Today, Vaughn Young lives in Ohio, and is dying of cancer. But for 20 years, he was a Scientologist, worked directly with Miscavige, and at one time was Scientology’s most senior public relations officer. He was an insider who understood both how Scientology worked behind the scenes, and how it presented itself to the public. He left in 1989 and has been a key figure in numerous court battles since then. [Young passed away in June, 2003.]

“Vaughn gave a declaration that was unimpeachable,” says Leipold. “He took 80 different internal documents, and various publications from L. Ron Hubbard and official Scientology texts. He laid them out and showed how the entire organization operates outside the corporate lines of authority.”

Using Scientology’s own internal documents—many of which, penned by Hubbard and considered sacred, cannot be altered and must be followed to the letter—Young shows that Scientology has a rigid, paramilitary chain of command. Even non-religious entities that market themselves to the public as having no obvious tie to Scientology fall under the strict rubric. The Way to Happiness Foundation and Applied Scholastics, for example, are two organizations that market non-religious Hubbard writings to school districts and avoid mentioning a tie to Scientology. Narconon and Criminon, meanwhile, try to convince prison officials that they are effective methods for turning inmates from drugs and crime. “To the non-Scientology world,” Young writes, “they will say they are not Scientology and try to appear secular.” But internal documents, he shows, are explicit that these organizations fall under the command of the Scientology’s hierarchy.

Unique among all of Scientology’s entities, however, is the Sea Organization, the naval-uniform wearing men and women who have all signed billion-year employment contracts.

“Scientology’s own documents show that the Sea Org is a tough, elite, tight-knit organization that has the authority to move into and take over any organization...regardless of corporate lines,” Young writes. According to its own publications, the highest ranking positions in Scientology entities can only be held by Sea Org members.

Numerous documents describe Hubbard’s wish that his elite Sea Org members could be sent to any Scientology organization, secular or religious, and take over on the spot. “Sea Org Missions are used to cross corporate lines and to control all Scientology organizations and corporations, even into the private business sector,” Young writes. Numerous documents describe Sea Org members showing up at far-flung Scientology enterprises to take control, fire executives, and obtain payment for their work.

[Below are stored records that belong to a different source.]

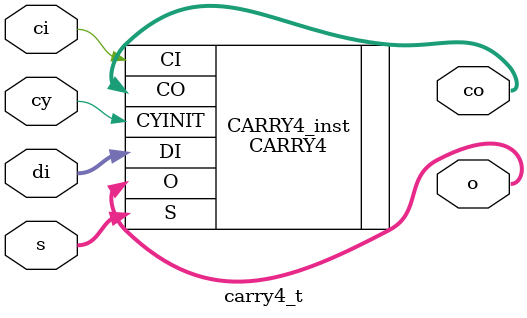
<source format=v>
module carry4_t(
        input  wire[3:0]     s, di,
        input  wire         ci, cy,
        output wire[3:0]    co, o
        );

    CARRY4 CARRY4_inst (
        .CO(co),         // 4-bit carry out
        .O(o),             // 4-bit carry chain XOR data out
        .CI(ci),         // 1-bit carry cascade input
        .CYINIT(cy),     // 1-bit carry initialization
        .DI(di),         // 4-bit carry-MUX data in
        .S(s)            // 4-bit carry-MUX select input
    );


endmodule
</source>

In 1987, Miscavige signed a directive which reiterated the Sea Org’s power to take control of any other Scientology entity.

But when he has been asked about the Sea Org’s power, and about his rank today as the captain of the Sea Org, Miscavige plays down his role.

Miscavige has said that the Sea Org is just a fraternal religious order—something akin to the Jesuits in the Catholic religion—and that he is only one of several Sea Org “captains.” The Sea Org has no legal or corporate status.

But Young argues that Scientology’s own documents show that Miscavige, as captain of the Sea Org, wields ultimate power over every single Scientology entity. In a sworn document submitted to the IRS in 1991, Scientology provided a telling description of how rank works in the Sea Org, admitting that “captain” in the Sea Org is, for all but one person, an honorary rank. Only David Miscavige himself, the document shows, holds the true earned rank of captain, and sits alone at the top of the Sea Org’s pyramid of power.

“David Miscavige is, by their own sworn document, at the top of the rankings and the only person holding a [non-honorary] rank of Captain. And this list is, according to them, the highest ranking officers in the Sea Organization,” Young writes.